Why did you make the decision to preserve your placenta?
"I chose to preserve my placenta as way to make the fleeting journey when something living begins to decay permanent. I'm interested in the 'in-between' stages of our human experience: when life turns to death, night turns to day, a woman turns into a mother, and so on."

I read that during your pregnancy your placenta began to deplete, which can be very dangerous. How did you feel when you received that news?
"My initial reaction was one of relief, when I learned that it didn't expire on me totally and that my baby way okay. I was also in awe at the human body, and how complex it is."

What do you think the placenta signifies?
"For this work, the placenta is really a jumping-off point for an exploration of themes around time and mortality, fragility, and resilience. I believe it mirrors our journey as humans in that we come from nothing, have a limited time to do a job we're supposed to, and we then end up in some kind of trash bag."

There are many floral photographs on display as well. How do you explain the correlation between the placenta and the flower imagery
"When the placenta left my body, it was still doing its job, but it was reaching the end of its shelf life. I saw it as being in between life and death. When I started photographing the flowers, they were in that same stage. I would enjoy them in my home for a week and then take them to my studio to capture them when they had just started to turn and smell bad."
What is the strangest reaction you've received towards the exhibit?
"Most people are shocked by the fact that the placenta is real, and also by the size of it. I've been surprised by the sales inquiries I've had about the piece, as it's actually not for sale. I never imagined that anyone would want it. It's both flattering and surprising to me that people have expressed a desire to own [my placenta]."

How has your aesthetic changed (if at all) since you've become a mother?

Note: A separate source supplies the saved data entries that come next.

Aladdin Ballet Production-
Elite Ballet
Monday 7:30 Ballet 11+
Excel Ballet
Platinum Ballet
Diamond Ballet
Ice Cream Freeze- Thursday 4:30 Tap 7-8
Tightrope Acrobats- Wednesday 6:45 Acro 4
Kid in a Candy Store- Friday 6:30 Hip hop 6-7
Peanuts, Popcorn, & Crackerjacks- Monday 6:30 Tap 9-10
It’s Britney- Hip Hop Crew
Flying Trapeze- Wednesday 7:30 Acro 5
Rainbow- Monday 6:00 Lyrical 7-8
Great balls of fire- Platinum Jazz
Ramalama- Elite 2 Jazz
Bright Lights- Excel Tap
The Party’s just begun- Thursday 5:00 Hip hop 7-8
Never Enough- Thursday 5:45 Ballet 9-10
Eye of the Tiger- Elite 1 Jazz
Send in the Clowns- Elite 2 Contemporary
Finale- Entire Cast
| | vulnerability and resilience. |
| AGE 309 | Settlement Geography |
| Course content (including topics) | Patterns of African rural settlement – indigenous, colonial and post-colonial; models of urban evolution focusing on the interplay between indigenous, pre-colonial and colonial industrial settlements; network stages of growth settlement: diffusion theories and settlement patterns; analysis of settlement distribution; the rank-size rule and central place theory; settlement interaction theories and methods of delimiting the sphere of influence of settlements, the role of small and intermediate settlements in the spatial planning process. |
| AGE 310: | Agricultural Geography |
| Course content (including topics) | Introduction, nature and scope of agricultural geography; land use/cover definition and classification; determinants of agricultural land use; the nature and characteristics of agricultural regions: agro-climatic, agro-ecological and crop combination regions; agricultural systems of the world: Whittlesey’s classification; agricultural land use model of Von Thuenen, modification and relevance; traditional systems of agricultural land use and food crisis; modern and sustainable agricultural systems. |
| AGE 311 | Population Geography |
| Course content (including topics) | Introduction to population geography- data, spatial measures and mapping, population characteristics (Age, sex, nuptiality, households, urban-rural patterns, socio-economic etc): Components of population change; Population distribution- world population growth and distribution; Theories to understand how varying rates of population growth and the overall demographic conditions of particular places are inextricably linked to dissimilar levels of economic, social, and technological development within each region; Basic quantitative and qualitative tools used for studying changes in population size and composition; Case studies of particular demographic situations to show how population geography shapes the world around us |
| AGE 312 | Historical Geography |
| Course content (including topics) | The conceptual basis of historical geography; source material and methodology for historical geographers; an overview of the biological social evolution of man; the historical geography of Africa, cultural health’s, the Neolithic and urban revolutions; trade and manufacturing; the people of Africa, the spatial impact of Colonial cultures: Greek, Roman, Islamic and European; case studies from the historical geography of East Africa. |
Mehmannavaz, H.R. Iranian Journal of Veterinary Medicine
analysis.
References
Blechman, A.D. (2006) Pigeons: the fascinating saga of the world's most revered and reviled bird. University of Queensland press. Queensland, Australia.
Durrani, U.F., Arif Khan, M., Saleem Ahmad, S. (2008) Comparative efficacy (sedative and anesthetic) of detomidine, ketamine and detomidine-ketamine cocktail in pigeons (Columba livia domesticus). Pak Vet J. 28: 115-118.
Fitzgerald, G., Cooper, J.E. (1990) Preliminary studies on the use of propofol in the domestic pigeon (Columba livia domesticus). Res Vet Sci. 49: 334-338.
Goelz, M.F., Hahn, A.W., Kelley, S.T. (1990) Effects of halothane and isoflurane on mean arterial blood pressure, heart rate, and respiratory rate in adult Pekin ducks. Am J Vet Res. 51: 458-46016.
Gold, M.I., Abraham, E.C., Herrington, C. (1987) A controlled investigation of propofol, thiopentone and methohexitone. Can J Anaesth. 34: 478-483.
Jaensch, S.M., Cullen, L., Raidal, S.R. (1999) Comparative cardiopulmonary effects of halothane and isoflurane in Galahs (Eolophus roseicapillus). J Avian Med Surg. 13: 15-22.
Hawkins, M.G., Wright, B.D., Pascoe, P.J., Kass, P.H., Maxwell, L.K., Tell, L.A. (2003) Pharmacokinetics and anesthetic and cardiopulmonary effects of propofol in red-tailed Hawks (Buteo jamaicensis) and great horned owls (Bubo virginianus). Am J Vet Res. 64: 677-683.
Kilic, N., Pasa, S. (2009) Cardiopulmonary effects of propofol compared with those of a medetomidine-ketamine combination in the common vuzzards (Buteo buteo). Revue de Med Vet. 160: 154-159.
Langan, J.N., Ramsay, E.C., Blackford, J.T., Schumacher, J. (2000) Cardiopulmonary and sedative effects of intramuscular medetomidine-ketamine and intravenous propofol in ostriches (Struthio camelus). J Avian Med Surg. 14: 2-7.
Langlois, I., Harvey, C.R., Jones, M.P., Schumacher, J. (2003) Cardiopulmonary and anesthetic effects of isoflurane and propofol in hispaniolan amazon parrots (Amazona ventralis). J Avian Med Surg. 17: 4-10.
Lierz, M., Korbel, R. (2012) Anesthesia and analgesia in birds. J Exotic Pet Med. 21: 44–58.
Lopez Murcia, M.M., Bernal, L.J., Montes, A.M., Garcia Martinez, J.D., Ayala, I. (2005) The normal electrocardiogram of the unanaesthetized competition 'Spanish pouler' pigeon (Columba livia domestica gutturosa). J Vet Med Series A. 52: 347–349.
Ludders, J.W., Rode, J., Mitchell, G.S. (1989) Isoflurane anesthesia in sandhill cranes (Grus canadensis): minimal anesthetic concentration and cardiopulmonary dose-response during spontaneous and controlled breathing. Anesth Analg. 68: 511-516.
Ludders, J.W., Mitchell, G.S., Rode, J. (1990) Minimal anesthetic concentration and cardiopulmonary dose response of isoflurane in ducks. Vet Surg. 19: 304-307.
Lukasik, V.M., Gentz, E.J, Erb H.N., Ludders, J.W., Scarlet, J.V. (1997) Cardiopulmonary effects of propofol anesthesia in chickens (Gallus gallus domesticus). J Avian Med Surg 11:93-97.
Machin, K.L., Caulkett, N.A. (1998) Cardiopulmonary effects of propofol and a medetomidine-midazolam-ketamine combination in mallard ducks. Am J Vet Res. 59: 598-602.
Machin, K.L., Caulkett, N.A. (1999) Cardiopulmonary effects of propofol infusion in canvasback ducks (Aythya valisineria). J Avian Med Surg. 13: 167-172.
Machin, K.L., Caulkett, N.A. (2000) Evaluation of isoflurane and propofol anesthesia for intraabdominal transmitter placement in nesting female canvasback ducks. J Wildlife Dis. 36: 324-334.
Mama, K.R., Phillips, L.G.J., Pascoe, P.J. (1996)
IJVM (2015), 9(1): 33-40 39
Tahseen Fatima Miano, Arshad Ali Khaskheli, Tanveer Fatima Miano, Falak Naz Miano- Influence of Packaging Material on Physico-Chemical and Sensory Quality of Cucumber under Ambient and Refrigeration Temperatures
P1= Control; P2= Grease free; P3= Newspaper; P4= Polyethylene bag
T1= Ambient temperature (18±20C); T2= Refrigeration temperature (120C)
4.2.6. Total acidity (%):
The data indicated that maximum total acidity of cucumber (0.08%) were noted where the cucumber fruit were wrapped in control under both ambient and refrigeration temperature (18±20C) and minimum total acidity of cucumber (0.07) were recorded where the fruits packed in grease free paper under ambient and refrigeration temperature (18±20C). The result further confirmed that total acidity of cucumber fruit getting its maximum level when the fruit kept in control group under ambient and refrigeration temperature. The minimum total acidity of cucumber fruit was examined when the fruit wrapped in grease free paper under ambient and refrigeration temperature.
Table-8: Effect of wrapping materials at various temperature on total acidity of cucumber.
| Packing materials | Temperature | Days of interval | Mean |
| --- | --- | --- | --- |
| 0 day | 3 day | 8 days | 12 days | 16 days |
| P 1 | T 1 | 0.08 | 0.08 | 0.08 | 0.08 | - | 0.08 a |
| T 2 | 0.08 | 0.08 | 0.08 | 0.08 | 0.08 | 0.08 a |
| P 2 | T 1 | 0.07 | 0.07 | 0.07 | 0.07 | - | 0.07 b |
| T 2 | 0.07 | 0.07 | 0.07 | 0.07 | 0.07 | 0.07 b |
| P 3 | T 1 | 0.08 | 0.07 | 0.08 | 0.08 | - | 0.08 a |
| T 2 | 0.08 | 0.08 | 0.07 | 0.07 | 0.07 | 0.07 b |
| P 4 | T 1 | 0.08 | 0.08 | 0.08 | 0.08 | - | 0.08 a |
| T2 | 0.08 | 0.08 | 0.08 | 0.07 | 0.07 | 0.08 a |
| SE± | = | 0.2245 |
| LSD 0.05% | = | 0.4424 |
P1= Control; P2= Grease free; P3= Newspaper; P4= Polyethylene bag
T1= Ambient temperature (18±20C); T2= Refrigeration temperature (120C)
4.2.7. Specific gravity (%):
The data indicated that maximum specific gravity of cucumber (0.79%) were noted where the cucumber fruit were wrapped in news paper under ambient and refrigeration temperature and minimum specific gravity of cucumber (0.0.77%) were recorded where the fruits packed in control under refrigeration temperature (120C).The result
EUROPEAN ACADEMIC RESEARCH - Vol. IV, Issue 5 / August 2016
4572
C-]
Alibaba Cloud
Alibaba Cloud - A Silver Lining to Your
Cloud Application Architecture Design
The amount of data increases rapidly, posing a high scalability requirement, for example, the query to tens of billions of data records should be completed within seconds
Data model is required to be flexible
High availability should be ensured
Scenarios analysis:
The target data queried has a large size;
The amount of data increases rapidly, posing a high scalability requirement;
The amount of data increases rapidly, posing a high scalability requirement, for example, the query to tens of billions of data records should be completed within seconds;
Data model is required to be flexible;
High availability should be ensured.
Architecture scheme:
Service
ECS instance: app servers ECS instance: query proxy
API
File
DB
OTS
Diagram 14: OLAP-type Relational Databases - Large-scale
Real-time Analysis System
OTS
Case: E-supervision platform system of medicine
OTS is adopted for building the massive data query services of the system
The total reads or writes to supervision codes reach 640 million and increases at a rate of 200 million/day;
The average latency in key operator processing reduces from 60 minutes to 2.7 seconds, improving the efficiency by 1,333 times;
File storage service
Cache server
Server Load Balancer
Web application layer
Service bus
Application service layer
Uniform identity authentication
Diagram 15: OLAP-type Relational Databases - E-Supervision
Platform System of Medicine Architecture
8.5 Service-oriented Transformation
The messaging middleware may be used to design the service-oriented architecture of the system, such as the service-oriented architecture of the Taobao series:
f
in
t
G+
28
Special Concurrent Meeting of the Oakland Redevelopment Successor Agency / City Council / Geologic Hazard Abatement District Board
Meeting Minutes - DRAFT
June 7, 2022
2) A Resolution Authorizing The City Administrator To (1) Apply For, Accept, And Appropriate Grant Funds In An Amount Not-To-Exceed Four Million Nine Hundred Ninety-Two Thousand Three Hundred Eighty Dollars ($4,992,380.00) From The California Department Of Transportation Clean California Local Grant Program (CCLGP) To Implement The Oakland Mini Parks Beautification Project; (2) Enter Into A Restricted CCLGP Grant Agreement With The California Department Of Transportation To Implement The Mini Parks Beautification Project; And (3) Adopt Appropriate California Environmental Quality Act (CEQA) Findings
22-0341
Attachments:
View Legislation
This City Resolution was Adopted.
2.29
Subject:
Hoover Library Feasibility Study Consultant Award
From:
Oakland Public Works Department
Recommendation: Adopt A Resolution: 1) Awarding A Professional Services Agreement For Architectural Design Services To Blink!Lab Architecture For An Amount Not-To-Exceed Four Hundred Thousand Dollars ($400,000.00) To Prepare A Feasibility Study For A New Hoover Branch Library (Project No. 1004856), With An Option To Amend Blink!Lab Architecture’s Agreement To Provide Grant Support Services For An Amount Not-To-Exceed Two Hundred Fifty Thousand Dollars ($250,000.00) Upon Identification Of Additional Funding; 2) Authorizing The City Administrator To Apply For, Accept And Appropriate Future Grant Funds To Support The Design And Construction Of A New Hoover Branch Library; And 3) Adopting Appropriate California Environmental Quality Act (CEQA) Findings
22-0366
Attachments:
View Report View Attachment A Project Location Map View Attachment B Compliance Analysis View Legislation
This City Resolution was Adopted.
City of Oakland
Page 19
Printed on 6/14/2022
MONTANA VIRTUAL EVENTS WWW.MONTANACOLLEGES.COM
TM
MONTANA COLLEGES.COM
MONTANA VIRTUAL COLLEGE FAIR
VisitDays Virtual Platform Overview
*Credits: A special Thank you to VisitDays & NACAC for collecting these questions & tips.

"My artistic practice changed a lot when I became a mother. I felt I was entering a new and uncharted stage of my life, and so it makes sense to me in retrospect that I started to explore new disciplines and forms of expression to mirror that change. It was a very liberating and empowering time, and I felt more free artistically than I had before." Your work, in general, is very female-oriented. What do you think of the state of women in the art world today?
"I think about the current state of women in the art world a great deal and believe there is a lot of progress needed in regards to gender equality. I believe the same is true for all industries and professions here in the West. Sadly, if you look at the conditions of women on a global scale, it is an abundantly awful time to be a female. There is a lot of change needed, and we should go further with effecting that change here on our own shores."